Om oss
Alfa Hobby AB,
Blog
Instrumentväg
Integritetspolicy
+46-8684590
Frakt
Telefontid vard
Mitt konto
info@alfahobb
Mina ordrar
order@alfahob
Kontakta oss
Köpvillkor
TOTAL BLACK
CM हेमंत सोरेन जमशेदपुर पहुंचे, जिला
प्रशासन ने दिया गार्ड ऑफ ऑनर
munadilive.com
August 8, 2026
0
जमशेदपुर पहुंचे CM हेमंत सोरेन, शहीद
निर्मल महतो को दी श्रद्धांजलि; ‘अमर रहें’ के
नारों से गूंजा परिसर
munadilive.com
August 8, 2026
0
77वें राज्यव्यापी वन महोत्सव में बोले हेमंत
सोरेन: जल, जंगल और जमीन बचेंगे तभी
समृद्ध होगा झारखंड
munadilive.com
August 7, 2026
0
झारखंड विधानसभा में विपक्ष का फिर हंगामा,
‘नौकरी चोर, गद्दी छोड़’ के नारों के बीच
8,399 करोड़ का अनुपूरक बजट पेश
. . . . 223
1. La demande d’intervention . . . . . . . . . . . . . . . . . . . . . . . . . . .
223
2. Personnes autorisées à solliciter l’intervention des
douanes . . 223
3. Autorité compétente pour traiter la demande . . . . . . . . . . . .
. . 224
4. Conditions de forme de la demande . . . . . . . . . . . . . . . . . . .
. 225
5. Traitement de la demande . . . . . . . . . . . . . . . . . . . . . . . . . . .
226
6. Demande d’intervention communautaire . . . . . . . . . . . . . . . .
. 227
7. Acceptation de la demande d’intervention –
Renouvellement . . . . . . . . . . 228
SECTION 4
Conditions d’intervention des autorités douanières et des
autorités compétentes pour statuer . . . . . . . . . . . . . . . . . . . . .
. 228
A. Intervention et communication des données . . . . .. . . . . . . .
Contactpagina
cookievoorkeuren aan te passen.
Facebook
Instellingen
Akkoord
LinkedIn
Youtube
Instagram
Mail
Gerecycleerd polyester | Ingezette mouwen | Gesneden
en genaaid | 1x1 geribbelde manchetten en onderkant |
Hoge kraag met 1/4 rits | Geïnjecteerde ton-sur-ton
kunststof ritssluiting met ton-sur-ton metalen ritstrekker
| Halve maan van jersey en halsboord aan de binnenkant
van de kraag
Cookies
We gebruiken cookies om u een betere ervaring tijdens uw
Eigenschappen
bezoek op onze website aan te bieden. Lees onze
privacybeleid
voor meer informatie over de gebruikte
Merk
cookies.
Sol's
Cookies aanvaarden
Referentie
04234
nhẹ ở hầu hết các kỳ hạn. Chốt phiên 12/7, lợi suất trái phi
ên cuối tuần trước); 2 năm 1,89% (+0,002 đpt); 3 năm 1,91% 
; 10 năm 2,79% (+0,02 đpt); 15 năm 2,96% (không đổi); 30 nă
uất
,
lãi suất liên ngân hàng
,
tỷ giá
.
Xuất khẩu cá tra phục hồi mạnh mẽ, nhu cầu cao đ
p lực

**Work to complete**
Retype all of the data exactly. Leave nothing out.

**Answer to the exercise**
Om oss
Alfa Hobby AB,
Blog
Instrumentväg
Integritetspolicy
+46-8684590
Frakt
Telefontid vard
Mitt konto
info@alfahobb
Mina ordrar
order@alfahob
Kontakta oss
Köpvillkor
TOTAL BLACK
CM हेमंत सोरेन जमशेदपुर पहुंचे, जिला
प्रशासन ने दिया गार्ड ऑफ ऑनर
munadilive.com
August 8, 2026
0
जमशेदपुर पहुंचे CM हेमंत सोरेन, शहीद
निर्मल महतो को दी श्रद्धांजलि; ‘अमर रहें’ के
नारों से गूंजा परिसर
munadilive.com
August 8, 2026
0
77वें राज्यव्यापी वन महोत्सव में बोले हेमंत
सोरेन: जल, जंगल और जमीन बचेंगे तभी
समृद्ध होगा झारखंड
munadilive.com
August 7, 2026
0
झारखंड विधानसभा में विपक्ष का फिर हंगामा,
‘नौकरी चोर, गद्दी छोड़’ के नारों के बीच
8,399 करोड़ का अनुपूरक बजट पेश
. . . . 223
1. La demande d’intervention . . . . . . . . . . . . . . . . . . . . . . . . . . .
223
2. Personnes autorisées à solliciter l’intervention des
douanes . . 223
3. Autorité compétente pour traiter la demande . . . . . . . . . . . .
. . 224
4. Conditions de forme de la demande . . . . . . . . . . . . . . . . . . .
. 225
5. Traitement de la demande . . . . . . . . . . . . . . . . . . . . . . . . . . .
226
6. Demande d’intervention communautaire . . . . . . . . . . . . . . . .
. 227
7. Acceptation de la demande d’intervention –
Renouvellement . . . . . . . . . . 228
SECTION 4
Conditions d’intervention des autorités douanières et des
autorités compétentes pour statuer . . . . . . . . . . . . . . . . . . . . .
. 228
A. Intervention et communication des données . . . . .. . . . . . . .
Contactpagina
cookievoorkeuren aan te passen.
Facebook
Instellingen
Akkoord
LinkedIn
Youtube
Instagram
Mail
Gerecycleerd polyester | Ingezette mouwen | Gesneden
en genaaid | 1x1 geribbelde manchetten en onderkant |
Hoge kraag met 1/4 rits | Geïnjecteerde ton-sur-ton
kunststof ritssluiting met ton-sur-ton metalen ritstrekker
| Halve maan van jersey en halsboord aan de binnenkant
van de kraag
Cookies
We gebruiken cookies om u een betere ervaring tijdens uw
Eigenschappen
bezoek op onze website aan te bieden. Lees onze
privacybeleid
voor meer informatie over de gebruikte
Merk
cookies.
Sol's
Cookies aanvaarden
Referentie
04234
nhẹ ở hầu hết các kỳ hạn. Chốt phiên 12/7, lợi suất trái phi
ên cuối tuần trước); 2 năm 1,89% (+0,002 đpt); 3 năm 1,91% 
; 10 năm 2,79% (+0,02 đpt); 15 năm 2,96% (không đổi); 30 nă
uất
,
lãi suất liên ngân hàng
,
tỷ giá
.
Xuất khẩu cá tra phục hồi mạnh mẽ, nhu cầu cao đ
p lực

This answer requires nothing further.